PLMソリューションを展開するIBMおよびダッソー・システムズは7月18日から2日間にわたり、両社のPLMソリューションによって企業の製品開発を支援することを紹介するイベント「2006 JCF」を都内のホテルで開催した。両社の提携は、マーケティングや導入などをIBMが担当、3次元CADやコラボレーションソフトウェアなどのPLM製品を主にダッソーが提供するのが基本的な形となっている。会場には、企業の製品開発担当者をはじめ、多くの来場者が訪れた。
フランスのDassaultで社長兼CEOを務めるベルナール・シャーレス氏は冒頭、「25年前の会社設立時に10名だった従業員が、今は7000名にまで増えている」と話し、同社の成長を振り返った。一方で、その成長がIBMとの強力なパートナーシップに支えられていることも繰り返し強調している。
さらに同氏は「Dassalutの株のうち52%は今もわれわれが持っている。そのため、PeopleSoftやSiebelのように買収されることはない。その点でも顧客に安心してDassalutを選んでもらえる」と話した。一方で、「売り上げの26〜30%を研究開発に投資している」ことも注目できる。

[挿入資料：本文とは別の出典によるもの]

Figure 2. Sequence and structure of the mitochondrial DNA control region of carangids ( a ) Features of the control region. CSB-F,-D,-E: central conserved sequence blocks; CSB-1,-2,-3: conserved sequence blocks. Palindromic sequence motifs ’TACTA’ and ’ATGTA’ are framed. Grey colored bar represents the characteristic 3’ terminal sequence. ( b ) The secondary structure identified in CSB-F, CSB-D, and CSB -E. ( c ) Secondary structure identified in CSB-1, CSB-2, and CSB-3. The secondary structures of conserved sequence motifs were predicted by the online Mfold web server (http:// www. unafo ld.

トヨタ自動車や本田技研といった自動車メーカーの製品開発の現場に利用されていることも、Dassalutの信頼性を高めており、6月に買収したMatrixOneが、General Electricなどの多数のユーザーを既に持っていること、こうしたユーザーベースを自社の顧客として加えることのメリットも大きいといえる。

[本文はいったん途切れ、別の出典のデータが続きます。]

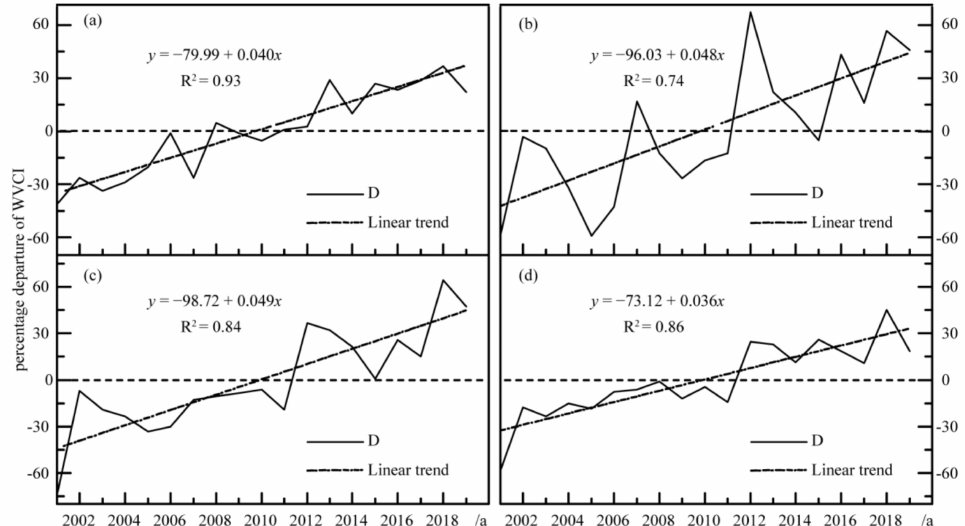
Figure 7. Temporal variation in D time series for the ( a ) forest, ( b ) shrub, ( c ) grassland and ( d ) farmland in the Loess Plateau from 2001 to 2019. ‘D’ represents the departure percentage of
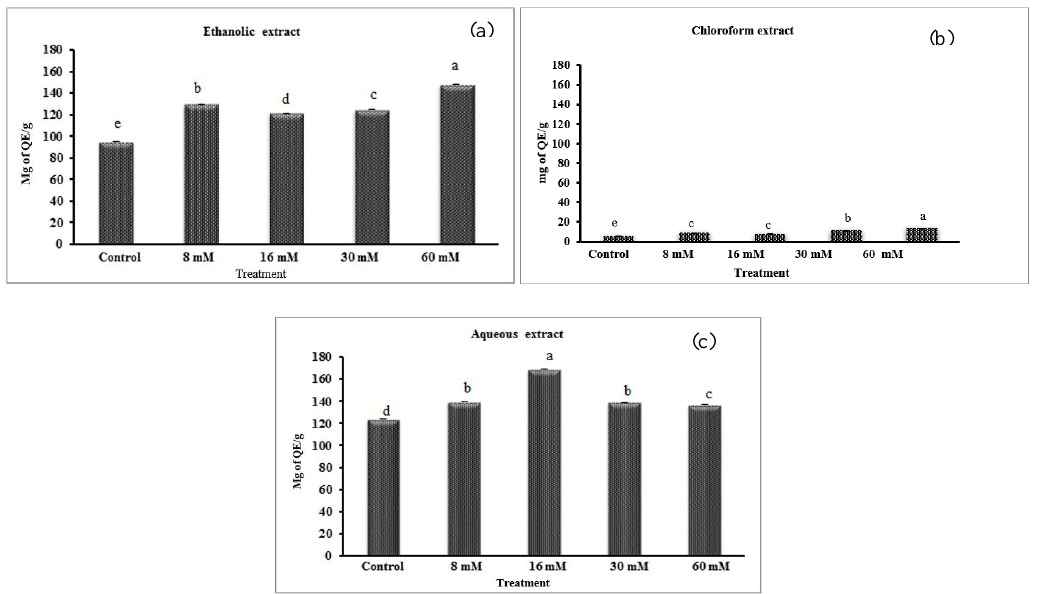
Figure 4. E ff ect of H 2 O 2 on total flavonoid content in leaf of Ficus deltoidea var deltoidea under di ff erent solvent extractions; ( a ) ethanolic extract, ( b ) chloroform extract and ( c ) aqueous extract. Bars indicate ( ± S. E). Di ff erent letters represent the significance at the 5% level of HSD test.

一方、米IBMもDassaultとの提携関係に強いコミットを示している。IBM PLM APディレクターを務めるクリストファー・バー氏は「市場状況が混沌としてきており、技術に関連するビジネスの状況が変わってきている」と話し、それに対応できる柔軟なシステムが製造業の製品ライフサイクルの最適化に必要としている。
同氏は市場状況の変化として具体的に、コスト削減や効率性改善を重視するビジネスモデルが、利益の確保へと方向性を変えていることを挙げた。また、PLMの役割としてユーザー企業がとらえる範囲が、製品設計のみといった従来のイメージを脱して、サービスや製品の創出から仕様決定、保守、廃棄に至るまで、本当の意味で製品のライフサイクル全体にわたっていることも指摘している。
この日、クリストファー氏が強調したのは、将来的にIBMはSOAをベースにしたPLMソリューションを展開するという構想があること。一般に、現状のユーザー企業のPLM環境は、ローカルデータ管理にENOVIA、オーサリングアプリケーションにCATIA V5といったDassault製品だけが動いているわけではない。Windchillなどの他社製品も稼働しており、それぞれがサイロ化されてしまっているという。
一方で、IBMが示した構想では、さまざまなシステムが混在するデータマネジメント層を、SOAにおけるバスのイメージで統合して仮想化させる。そこから、製品設計者や技術専門家、プロジェクトマネジャーなど、担当者が「役割ベース」のユーザーインタフェースを構築し、それぞれの立場から最適なPLM環境を構築できるようになる。